В союз наш принять ее третьей уныло просилась проснувшаяся псина. Неплохое извращение… Моя богиня промелькнула соблазнительным силуэтом на матовом светящемся окне и, нагая, со вздымающимися распущенными волосами, летая под потолком, как ведьма, принялась расставлять на книжных полках зажженные новогодние свечки. Я сжался, страшась увидеть нас в спектакле
“Любовь при свечах”. Я ведь и не представляю, что для нее означают свечи, усмирял я приподнявшую свои головки гидру моей поганой придирчивости, – может, воспоминания детства…
О своем немом протезе я и думать забыл – только бы с головой в нее втиснуться, раз уж невозможно вобрать ее в себя.
– Б-больно!..
– Поверхностный ты человек… неглубокий… – Мне уже хотелось простоты: насладиться контрастом между маской и сутью.
Ступни ее теперь были недоступны собаке, и та безнадежно скулила. Если их в это время напугать, они не могут расцепиться… “Склещились” – привет с Механки…

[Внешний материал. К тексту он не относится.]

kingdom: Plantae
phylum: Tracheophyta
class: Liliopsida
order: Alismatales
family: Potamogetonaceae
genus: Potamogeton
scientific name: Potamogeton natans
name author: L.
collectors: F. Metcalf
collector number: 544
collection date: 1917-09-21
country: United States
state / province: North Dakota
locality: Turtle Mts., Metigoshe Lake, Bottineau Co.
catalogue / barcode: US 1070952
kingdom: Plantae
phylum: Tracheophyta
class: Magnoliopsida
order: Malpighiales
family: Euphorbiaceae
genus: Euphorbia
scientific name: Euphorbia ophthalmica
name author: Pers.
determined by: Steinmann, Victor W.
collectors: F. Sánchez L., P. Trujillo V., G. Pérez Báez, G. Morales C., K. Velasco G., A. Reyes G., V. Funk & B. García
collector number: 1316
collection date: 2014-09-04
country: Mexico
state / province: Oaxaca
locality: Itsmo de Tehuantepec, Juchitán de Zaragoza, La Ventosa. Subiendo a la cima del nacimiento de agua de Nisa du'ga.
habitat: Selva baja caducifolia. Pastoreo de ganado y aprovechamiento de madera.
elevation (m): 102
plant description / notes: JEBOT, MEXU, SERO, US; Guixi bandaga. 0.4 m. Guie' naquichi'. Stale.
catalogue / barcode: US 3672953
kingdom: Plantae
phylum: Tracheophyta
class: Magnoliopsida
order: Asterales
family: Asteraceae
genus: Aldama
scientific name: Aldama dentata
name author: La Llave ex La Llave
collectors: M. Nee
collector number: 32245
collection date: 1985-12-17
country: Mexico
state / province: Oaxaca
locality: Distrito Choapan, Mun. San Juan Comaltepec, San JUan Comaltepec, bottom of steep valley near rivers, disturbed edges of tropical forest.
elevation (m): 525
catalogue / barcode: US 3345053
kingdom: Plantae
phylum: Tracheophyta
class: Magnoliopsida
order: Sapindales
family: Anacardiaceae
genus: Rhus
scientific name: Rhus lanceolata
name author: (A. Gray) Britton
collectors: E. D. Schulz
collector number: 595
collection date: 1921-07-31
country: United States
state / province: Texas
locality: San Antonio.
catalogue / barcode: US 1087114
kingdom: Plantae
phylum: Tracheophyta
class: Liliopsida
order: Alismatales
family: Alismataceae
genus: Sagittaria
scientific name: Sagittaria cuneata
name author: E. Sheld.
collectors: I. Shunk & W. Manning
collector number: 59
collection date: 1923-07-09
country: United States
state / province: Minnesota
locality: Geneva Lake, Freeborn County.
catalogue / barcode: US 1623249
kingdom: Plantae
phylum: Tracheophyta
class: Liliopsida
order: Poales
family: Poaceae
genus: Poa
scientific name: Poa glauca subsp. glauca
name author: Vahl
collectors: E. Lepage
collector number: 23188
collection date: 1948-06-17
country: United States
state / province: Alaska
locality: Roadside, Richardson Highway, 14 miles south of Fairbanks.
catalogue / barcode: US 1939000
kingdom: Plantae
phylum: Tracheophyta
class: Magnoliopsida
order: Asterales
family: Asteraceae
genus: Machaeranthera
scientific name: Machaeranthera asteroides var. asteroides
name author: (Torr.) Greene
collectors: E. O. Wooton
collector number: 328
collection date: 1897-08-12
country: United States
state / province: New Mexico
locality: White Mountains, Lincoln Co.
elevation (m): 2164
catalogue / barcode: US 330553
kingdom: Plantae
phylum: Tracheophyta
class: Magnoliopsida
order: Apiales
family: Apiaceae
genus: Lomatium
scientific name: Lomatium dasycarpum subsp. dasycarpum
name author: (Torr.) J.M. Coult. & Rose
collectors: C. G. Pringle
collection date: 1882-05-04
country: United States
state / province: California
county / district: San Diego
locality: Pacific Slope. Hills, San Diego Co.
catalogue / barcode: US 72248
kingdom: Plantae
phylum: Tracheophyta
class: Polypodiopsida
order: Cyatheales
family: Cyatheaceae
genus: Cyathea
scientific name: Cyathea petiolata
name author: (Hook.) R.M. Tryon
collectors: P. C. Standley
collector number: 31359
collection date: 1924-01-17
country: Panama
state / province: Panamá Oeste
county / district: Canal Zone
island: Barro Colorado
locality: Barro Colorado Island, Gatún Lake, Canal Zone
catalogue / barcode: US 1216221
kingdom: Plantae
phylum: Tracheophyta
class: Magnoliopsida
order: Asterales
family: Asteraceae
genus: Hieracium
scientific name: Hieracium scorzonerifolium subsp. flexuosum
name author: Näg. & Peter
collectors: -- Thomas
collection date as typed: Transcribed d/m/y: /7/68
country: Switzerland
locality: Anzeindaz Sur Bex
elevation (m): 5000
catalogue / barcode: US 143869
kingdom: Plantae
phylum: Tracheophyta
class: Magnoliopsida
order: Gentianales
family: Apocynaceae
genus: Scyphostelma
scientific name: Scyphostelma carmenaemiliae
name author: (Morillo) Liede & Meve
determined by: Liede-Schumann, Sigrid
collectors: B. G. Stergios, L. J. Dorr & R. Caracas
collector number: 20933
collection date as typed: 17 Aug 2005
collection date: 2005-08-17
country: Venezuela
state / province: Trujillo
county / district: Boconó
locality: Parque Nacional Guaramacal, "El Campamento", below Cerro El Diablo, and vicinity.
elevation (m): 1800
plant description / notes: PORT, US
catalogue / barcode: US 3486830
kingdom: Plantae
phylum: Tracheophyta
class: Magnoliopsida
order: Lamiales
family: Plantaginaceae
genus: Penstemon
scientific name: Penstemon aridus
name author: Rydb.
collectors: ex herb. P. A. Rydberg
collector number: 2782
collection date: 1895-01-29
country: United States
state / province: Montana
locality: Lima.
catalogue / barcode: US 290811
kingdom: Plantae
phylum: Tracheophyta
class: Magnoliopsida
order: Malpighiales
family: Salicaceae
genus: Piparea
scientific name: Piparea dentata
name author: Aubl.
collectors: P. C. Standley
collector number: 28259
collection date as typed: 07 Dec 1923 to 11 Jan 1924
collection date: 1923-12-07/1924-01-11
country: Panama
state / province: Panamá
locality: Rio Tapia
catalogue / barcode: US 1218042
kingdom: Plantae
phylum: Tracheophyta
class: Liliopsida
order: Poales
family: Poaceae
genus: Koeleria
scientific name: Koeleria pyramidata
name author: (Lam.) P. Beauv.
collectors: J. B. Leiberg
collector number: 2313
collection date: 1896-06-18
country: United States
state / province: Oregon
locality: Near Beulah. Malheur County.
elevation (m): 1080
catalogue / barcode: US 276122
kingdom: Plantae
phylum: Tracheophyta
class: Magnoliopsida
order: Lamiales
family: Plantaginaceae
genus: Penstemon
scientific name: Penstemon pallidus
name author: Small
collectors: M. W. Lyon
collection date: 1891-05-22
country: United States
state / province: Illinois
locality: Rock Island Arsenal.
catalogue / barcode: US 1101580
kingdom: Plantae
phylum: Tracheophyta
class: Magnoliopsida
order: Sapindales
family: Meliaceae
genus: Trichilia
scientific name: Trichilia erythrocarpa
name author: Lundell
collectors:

Снизу я уже отдал ей все, что мог, – уже терпимо ошпарило извержением гейзера, уже начал затихать ноющий отзвук в зоне
Ершикова, – но затянувшийся в груди узел невыносимой нежности и не думал расслабляться.
– Не поверила бы, что может быть так хорошо…
– Ты же ничего не чувствовала. Вижу. Слишком уж канонические позы принимала. Настоящий диалог никогда не может идти по заданному плану. Видиков насмотрелась? – Я был бесконечно снисходительным умудренным папашей.